Qualification domaniale des redevances d’amarrage dans les ports de plaisance

CE, 14 avr. 2023, n° 462797, Assoc. des plaisanciers
du Port-Vieux de La Ciotat et a. : Lebon T.

Des plaisanciers avaient contesté une délibération décidant une augmentation forfaitaire de la redevance perçue à raison de l’occupation de places au port de La Ciotat. Juridiquement, le cœur de l’affaire résidait dans la qualification de cette redevance, déterminante sur le terrain de la légalité (modalités de fixation et de publicité différentes). Située au voisinage de redevances pour service rendu (redevance d’équipement des ports de plaisance : C. transp., art. L. 5321-3 et art. R. 5321-1 3° ; redevance dans les zones de mouillages et d’équipements légers : CGPPP, art. R. 2124-45 dernier al.), elle-même à la jonction du SPIC et du domaine public, la redevance d’amarrage – ou celle correspondant au stationnement « à sec » – peut intégrer une prestation de services (ici, elle ouvrait droit à un service de manutention donnant lieu à rémunération forfaitaire), mais elle correspond principalement à une occupation du domaine public maritime. La question était donc de savoir si elle devait être qualifiée de redevance d’occupation du domaine public (E. Untermaier-Kerléo, Redevances domaniales : JCl. Propriétés publiques, fasc. 59-10) ou plutôt de redevance sui generis, en raison de sa nature hybride (pour partie domaniale, pour partie liée à un service).

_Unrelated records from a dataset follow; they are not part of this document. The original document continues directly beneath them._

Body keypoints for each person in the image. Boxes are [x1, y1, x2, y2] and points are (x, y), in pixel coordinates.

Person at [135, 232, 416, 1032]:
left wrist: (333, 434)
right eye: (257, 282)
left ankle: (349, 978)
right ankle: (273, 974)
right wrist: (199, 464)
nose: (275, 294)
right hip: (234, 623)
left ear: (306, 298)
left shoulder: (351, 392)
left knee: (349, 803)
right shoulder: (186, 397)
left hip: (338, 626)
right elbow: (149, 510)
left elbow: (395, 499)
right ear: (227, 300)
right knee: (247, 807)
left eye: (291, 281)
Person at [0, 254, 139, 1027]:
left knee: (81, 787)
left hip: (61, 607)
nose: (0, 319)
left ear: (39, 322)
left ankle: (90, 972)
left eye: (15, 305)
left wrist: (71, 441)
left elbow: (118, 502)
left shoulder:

Le tribunal administratif de Marseille avait retenu le caractère mixte de la redevance, couvrant non seulement les avantages retirés de l’occupation du domaine public, mais aussi les services rendus au titre des outillages du port maritime ; et il avait conclu à l’illégalité de la délibération. Ce jugement du 10 janvier 2020 fut annulé en appel, au motif que la redevance litigieuse devait être qualifiée de redevance d’occupation du domaine public, le service de manutention constituant un simple accessoire de l’autorisation d’occupation dont il était indissociable et se trouvant intégré dans les « avantages de toute nature » – CGPPP, art. L. 2125-3 – procurés à l’occupant (CAA Marseille, 4 févr. 2022, n° 20MA01157, SPL La Ciotat Shipyards et Dpt des Bouches-du-Rhône : Contrats-Marchés publ. 2022, comm. 121, note Chamard-Heim ; JCP A 2022, 2137, chron. Meurant ; Dr. Voirie 2023, p. 60, chron. Rézenthel). 

Le Conseil d’État confirme en cassation l’arrêt d’appel : même si elle ouvre droit à prestation de service accessoire, une redevance fixée de manière globale et forfaitaire en fonction des caractéristiques de l’occupation et non de l’utilisation des services présente un caractère domanial ; la prévalence du droit des propriétés publiques exclut en somme tout métissage avec la redevance pour service rendu. Notons que le moyen tiré de la violation du principe d’égalité fut subsidiairement écarté, vu la différence de situations entre catégories de bateaux et la rareté relative des emplacements rapportée à leur taille (avec ce résultat paradoxal que fut ainsi validée une augmentation de redevance pesant sur les plaisanciers les plus modestes, propriétaires de navires de 8 m au plus, au sein d’un port qui s’est reconverti dans le yachting de luxe).

Cette qualification financière comporte une dose d’artifice. La place au port donne accès à une large palette de services, en sorte que l’occupation domaniale est tout sauf exclusive. Mais consacrer la mixité des sommes perçues aurait soulevé d’incontestables difficultés (pour distinguer les deux volets au sein d’une même redevance, articuler leurs conditions de légalité) et conduit à fragmenter un peu plus le contentieux des redevances portuaires entre les deux ordres juridictionnels. On peut donc voir dans la solution retenue une expression de la raison pratique, n’excluant pas la volonté du juge administratif de tenir fermement la barre dans un contentieux assez sensible (ce qui touche les places de port constitue un enjeu de gouvernance locale important ; en sociologie administrative, il resterait à écrire sur les « anneaux de pouvoir »…).